(Data section Opens)
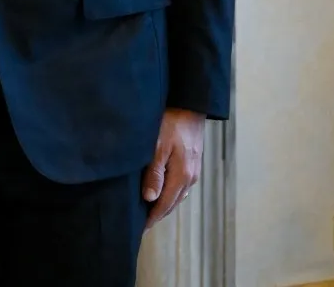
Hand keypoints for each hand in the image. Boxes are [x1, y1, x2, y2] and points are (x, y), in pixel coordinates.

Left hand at [142, 108, 203, 227]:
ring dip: (165, 204)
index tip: (139, 227)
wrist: (190, 105)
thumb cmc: (171, 123)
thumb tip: (150, 198)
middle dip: (158, 214)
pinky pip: (181, 185)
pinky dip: (171, 193)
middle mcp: (191, 177)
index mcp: (182, 176)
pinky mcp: (193, 163)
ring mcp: (194, 171)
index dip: (152, 217)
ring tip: (148, 210)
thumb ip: (154, 173)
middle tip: (142, 223)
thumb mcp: (158, 147)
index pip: (164, 204)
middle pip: (172, 203)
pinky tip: (161, 191)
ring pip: (178, 195)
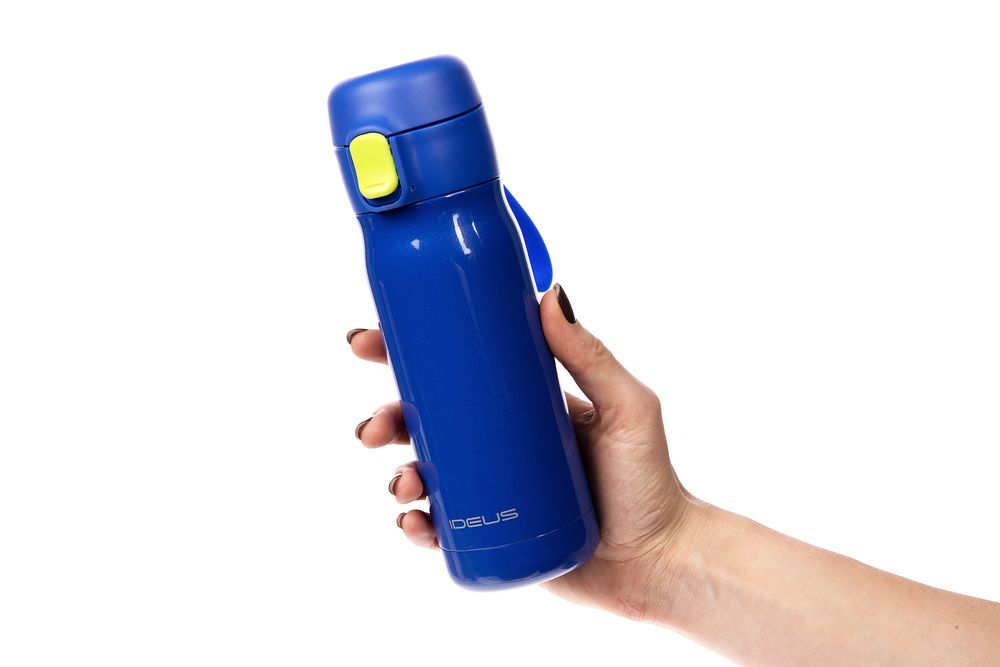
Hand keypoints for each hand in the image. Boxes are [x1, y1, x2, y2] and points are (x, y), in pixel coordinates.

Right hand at [348, 284, 698, 617]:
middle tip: (373, 428)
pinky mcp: (490, 536)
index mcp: (521, 403)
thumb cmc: (651, 483)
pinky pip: (440, 528)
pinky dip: (416, 526)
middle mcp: (499, 443)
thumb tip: (549, 293)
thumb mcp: (627, 409)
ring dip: (396, 475)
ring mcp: (492, 491)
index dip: (403, 355)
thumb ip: (591, 355)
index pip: (455, 369)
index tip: (369, 342)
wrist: (661, 563)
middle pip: (424, 422)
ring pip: (424, 474)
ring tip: (404, 484)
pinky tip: (413, 525)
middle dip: (386, 419)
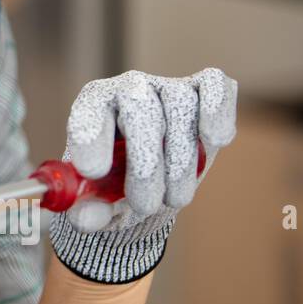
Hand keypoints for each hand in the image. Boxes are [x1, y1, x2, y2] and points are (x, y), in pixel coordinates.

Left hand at [47, 68, 236, 283]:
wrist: (151, 183)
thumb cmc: (116, 186)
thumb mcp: (96, 205)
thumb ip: (86, 212)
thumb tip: (85, 218)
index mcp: (92, 107)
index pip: (87, 112)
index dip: (90, 139)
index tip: (93, 173)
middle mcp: (128, 89)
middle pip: (139, 111)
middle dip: (145, 167)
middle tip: (145, 206)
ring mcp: (167, 86)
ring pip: (180, 109)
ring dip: (182, 163)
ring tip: (175, 199)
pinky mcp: (203, 91)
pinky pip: (214, 85)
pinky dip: (217, 109)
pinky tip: (214, 139)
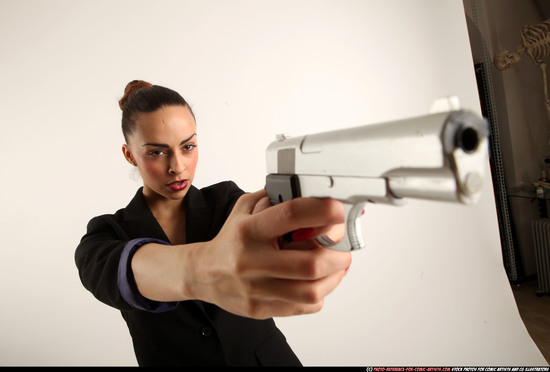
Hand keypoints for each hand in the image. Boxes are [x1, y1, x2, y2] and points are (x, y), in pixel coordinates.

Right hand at [184, 189, 350, 318]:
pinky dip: (319, 294)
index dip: (322, 211)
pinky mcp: (260, 308)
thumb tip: (310, 191)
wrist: (203, 274)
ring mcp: (256, 288)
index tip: (339, 210)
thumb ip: (273, 198)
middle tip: (344, 248)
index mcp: (249, 230)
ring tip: (337, 266)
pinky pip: (303, 307)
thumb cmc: (231, 239)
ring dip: (334, 277)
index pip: (291, 215)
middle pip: (310, 263)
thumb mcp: (244, 209)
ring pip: (311, 291)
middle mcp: (252, 260)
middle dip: (338, 255)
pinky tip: (318, 283)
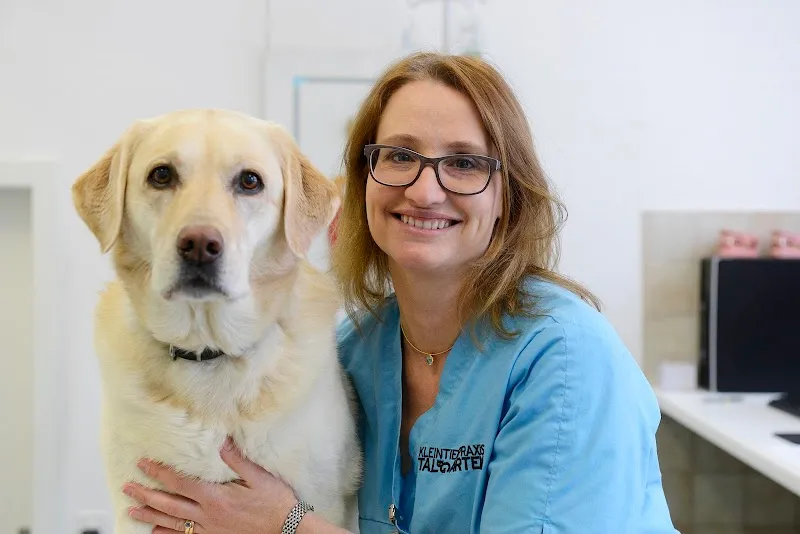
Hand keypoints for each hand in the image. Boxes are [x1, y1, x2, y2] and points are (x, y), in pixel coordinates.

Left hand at [123, 437, 297, 533]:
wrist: (285, 529)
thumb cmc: (275, 502)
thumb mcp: (259, 476)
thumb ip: (237, 460)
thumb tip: (221, 442)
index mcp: (216, 497)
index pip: (180, 483)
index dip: (160, 474)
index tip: (144, 465)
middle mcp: (207, 515)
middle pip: (169, 504)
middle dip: (146, 495)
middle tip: (128, 488)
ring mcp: (209, 529)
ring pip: (172, 523)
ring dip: (150, 516)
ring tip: (131, 511)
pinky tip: (155, 533)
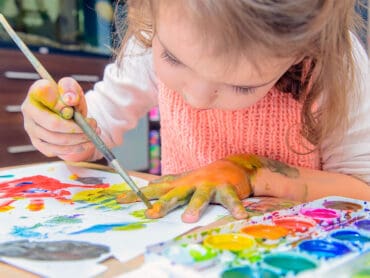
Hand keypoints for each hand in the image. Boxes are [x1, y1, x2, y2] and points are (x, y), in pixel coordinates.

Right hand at [21, 77, 97, 160]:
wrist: (67, 112)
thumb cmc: (69, 97)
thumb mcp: (72, 88)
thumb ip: (70, 89)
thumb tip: (70, 100)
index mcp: (36, 92)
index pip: (44, 94)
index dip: (61, 103)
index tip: (74, 107)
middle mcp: (29, 111)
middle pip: (54, 125)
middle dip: (78, 128)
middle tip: (94, 125)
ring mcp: (31, 129)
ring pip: (57, 140)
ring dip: (80, 139)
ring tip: (94, 134)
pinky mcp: (38, 143)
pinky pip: (57, 150)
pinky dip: (75, 148)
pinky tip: (87, 143)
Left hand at [117, 158, 253, 222]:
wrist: (232, 166)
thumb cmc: (204, 177)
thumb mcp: (183, 180)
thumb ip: (167, 184)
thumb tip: (147, 186)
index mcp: (180, 183)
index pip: (155, 189)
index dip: (138, 195)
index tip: (120, 201)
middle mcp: (192, 183)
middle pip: (175, 194)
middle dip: (163, 204)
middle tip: (151, 214)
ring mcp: (209, 184)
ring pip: (201, 196)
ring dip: (195, 206)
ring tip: (189, 218)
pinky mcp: (227, 188)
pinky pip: (231, 199)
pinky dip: (235, 207)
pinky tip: (239, 215)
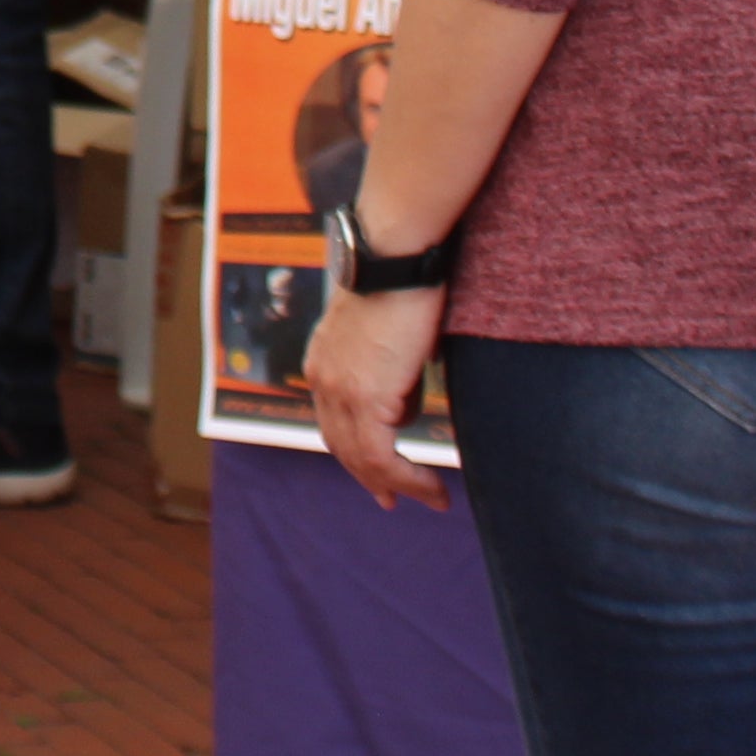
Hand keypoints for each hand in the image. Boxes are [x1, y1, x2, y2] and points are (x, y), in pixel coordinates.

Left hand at [307, 280, 448, 511]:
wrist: (394, 256)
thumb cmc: (401, 280)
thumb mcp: (390, 332)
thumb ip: (394, 362)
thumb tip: (413, 380)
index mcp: (324, 360)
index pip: (333, 421)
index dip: (355, 452)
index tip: (378, 474)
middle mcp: (323, 378)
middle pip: (342, 445)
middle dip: (370, 478)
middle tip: (393, 499)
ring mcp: (339, 390)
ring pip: (363, 459)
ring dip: (397, 484)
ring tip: (430, 497)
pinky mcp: (364, 397)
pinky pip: (381, 457)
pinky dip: (407, 479)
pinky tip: (432, 487)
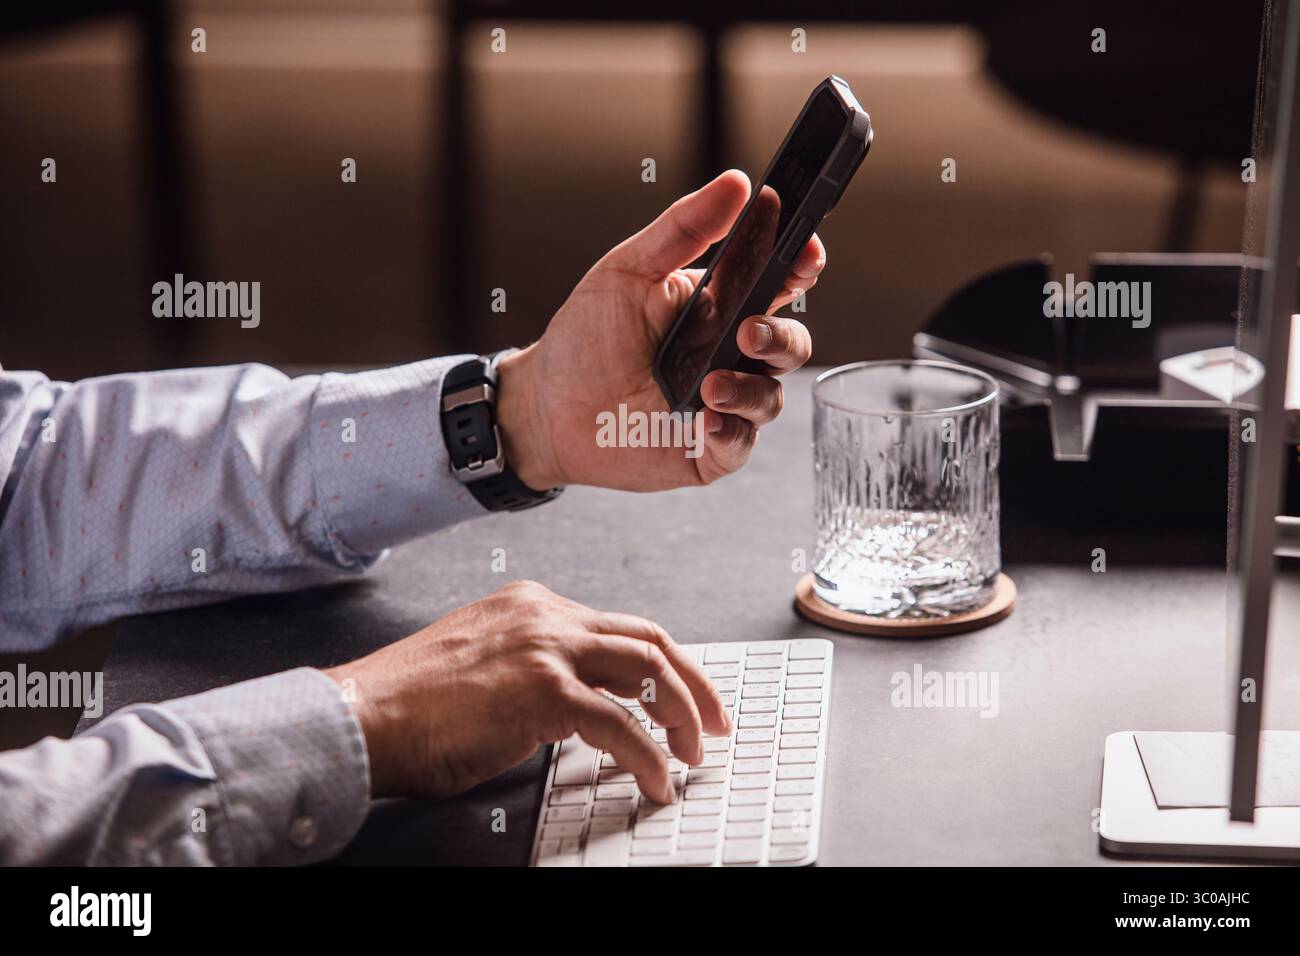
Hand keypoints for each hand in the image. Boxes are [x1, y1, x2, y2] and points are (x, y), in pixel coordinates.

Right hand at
(Data section Closes)
What you have to do: An exact transcript of the listing is needed, free of pictures.

Written answer:
Hand keypoints for each hand in the image. Boxes are [x1, y1, x2, y2] and points are (x, y), in pixel coordinates.

Left hand at [142, 108, 203, 227]:
ring dip: (165, 204)
index tip: (139, 227)
wrist: (190, 105)
thumb cmc: (171, 123)
thumb tip: (150, 198)
middle dip: (158, 214)
pinky pip: (181, 185)
pinky dip: (171, 193)
middle mcp: (191, 177)
index mcp: (182, 176)
pinky mcp: (193, 163)
ring mcp: (194, 171)
index dip: (152, 217)
ring tip: (148, 210)
thumb ip: (154, 173)
middle tip: (142, 223)
thumb mcp: (158, 147)
index pip: (164, 204)
middle pip: (172, 203)
pinky tip: (161, 191)
ring pip: (178, 195)
Hand keypoints for each hand in the image. Boxes are [x1, y1, x2, y2] and points are (x, y), in pixel coordinates.

Right hand at [348, 284, 698, 617]:
middle tip: (373, 428)
pinky mcp: (490, 536)
index mcp: (521, 403)
thumb cmc: (651, 483)
pinky pip: (440, 528)
pinky dip: (416, 526)
middle mcp: (499, 443)
thumb tip: (549, 293)
thumb mcp: (627, 409)
ring dip: (396, 475)
ring mcp: (492, 491)
index dip: (403, 355)
thumb ip: (591, 355)
index pip: (455, 369)
index tip: (369, 342)
wrist: (661, 563)
middle pip: (424, 422)
ring pip: (424, 474)
ring tip: (404, 484)
pinky tip: (413, 525)
middle dip: (386, 419)
Hand keypoints for each hand in the image. Boxes are [x1, y1, x2, y2] and points are (x, y), in pixel coordinates.

Left hand at [47, 68, 236, 283]:
wrist: (151, 183)
thumb cmc: (116, 186)
thumb mcp: (96, 205)
thumb ip: (86, 212)
thumb tip: (85, 218)
index mcp: (92, 107)
index pip: (87, 112)
index dip: (90, 139)
index tip: (93, 173)
middle mcp: (128, 89)
middle pip: (139, 111)
middle dip: (145, 167)
middle tip: (145, 206)
ring mcp: (167, 86)
ring pip: (180, 109)
ring dip: (182, 163)
ring tip: (175, 199)
pinky mcp: (203, 91)
pinky pip: (214, 85)
pinky dip: (217, 109)
pinky tip: (214, 139)
Hand keypoints for each hand in the image. Boxes are [x1, y1, x2, y2] and points are (x, y), in pixel coordinates.

Right hand at [184, 189, 350, 318]:
pinky dip: (319, 294)
index dip: (322, 211)
pinky mcp: (260, 308)
thumb tip: (310, 191)
wrist: (203, 274)
ring mcp: (256, 288)
index tip: (339, 210)
thumb ip: (273, 198)
middle tip: (344, 248)
index mcp: (249, 230)
ring tip: (337, 266)
pinky pip: (303, 307)
thumb cmc: (231, 239)
ring dip: (334, 277)
index pip: (291, 215)
middle pip: (310, 263)
thumb mcp: (244, 209)
ring pip: (311, 291)
middle mcp: (252, 260)
middle dip: (338, 255)
pinky tip: (318, 283)
Hand keypoints for each hand in the image. Boxes are [x1, y1, x2, y2] and points are (x, y), in pixel coordinates.

Left hand at [123, 437, 297, 533]:
wrist: (285, 529)
thumb cmc: (275, 502)
thumb mcp: (259, 476)
thumb ip: (237, 460)
thumb tip: (221, 442)
index mcp: (216, 497)
index pip: (180, 483)
index dip: (160, 474)
index tip: (144, 465)
middle mcp: (207, 515)
middle pip: (169, 504)
middle dip: (146, 495)
middle tip: (128, 488)
ring mcp: (209, 529)
ring pip: (172, 523)
ring dip: (150, 516)
ring tip: (131, 511)
pinky tip: (155, 533)
Hand keypoints for each hand in the image. Boxes are [x1, y1, x2, y2] and points are (x, y), in pixel coordinates.

Right hand at [21, 77, 97, 160]:
wrist: (67, 112)
thumb cmc: (69, 97)
thumb mcp: (72, 88)
thumb ip: (70, 89)
thumb tip: (70, 100)
index mcp: (36, 92)
index pip: (44, 94)
index dip: (61, 103)
index tip: (74, 107)
middle mcp: (29, 111)
middle pip: (54, 125)
middle dip: (78, 128)
middle tip: (94, 125)
ring mcp: (31, 129)
ring pip: (57, 140)
ring dip: (80, 139)
ring tip: (94, 134)
pinky mcp: (38, 143)
pinky pip: (57, 150)
pinky dip: (75, 148)
pinky tip: (87, 143)
Left hand at [117, 158, 253, 222]:
wrist: (232, 166)
thumb cmc: (204, 177)
thumb mcp: (183, 180)
thumb ip: (167, 184)
thumb tip: (147, 186)
index mcp: (180, 183)
index pip: (155, 189)
index dip: (138, 195)
index tip: (120, 201)
middle mcp: (192, 183)
middle pip: (175, 194)
middle dip: (163, 204)
middle tip: (151, 214)
ring mcp: (209, 184)
ring pip: (201, 196)
ring dip: (195, 206)
ring tip: (189, 218)
pinky mcp: (227, 188)
pinky pip: (231, 199)
pinky dip: (235, 207)
pinky tip: (239, 215)
Hand keypoints for each hand in the image. Boxes are [x1, y1, x2, y2] and points are (x, y), in pixel coordinates.

Left hand at [307, 280, 448, 511]:
wrist: (394, 256)
thumb cmc: (401, 280)
thumb mcp: (390, 332)
thumb ip: (394, 362)
thumb tip: (413, 380)
index mcp: (324, 360)
index pip: (333, 421)
index dip: (355, 452)
index tip: (378, 474)
middle mcp: (323, 378)
middle pip: (342, 445)
middle dip: (370, 478)
middle tip: (393, 499)
ring mcp: (339, 390)
ring pip: (363, 459)
ring dip: (397, 484)
ring tip: (430, 497)
pinky mcp: (364, 397)
pinky pip: (381, 457)
pinky dip: (407, 479)
pinky tip: (432, 487)
Hand keypoints for each hand in the image. Boxes are [x1, y1, x2, y2] and points are (x, y), in pixel coordinates.

Right hand at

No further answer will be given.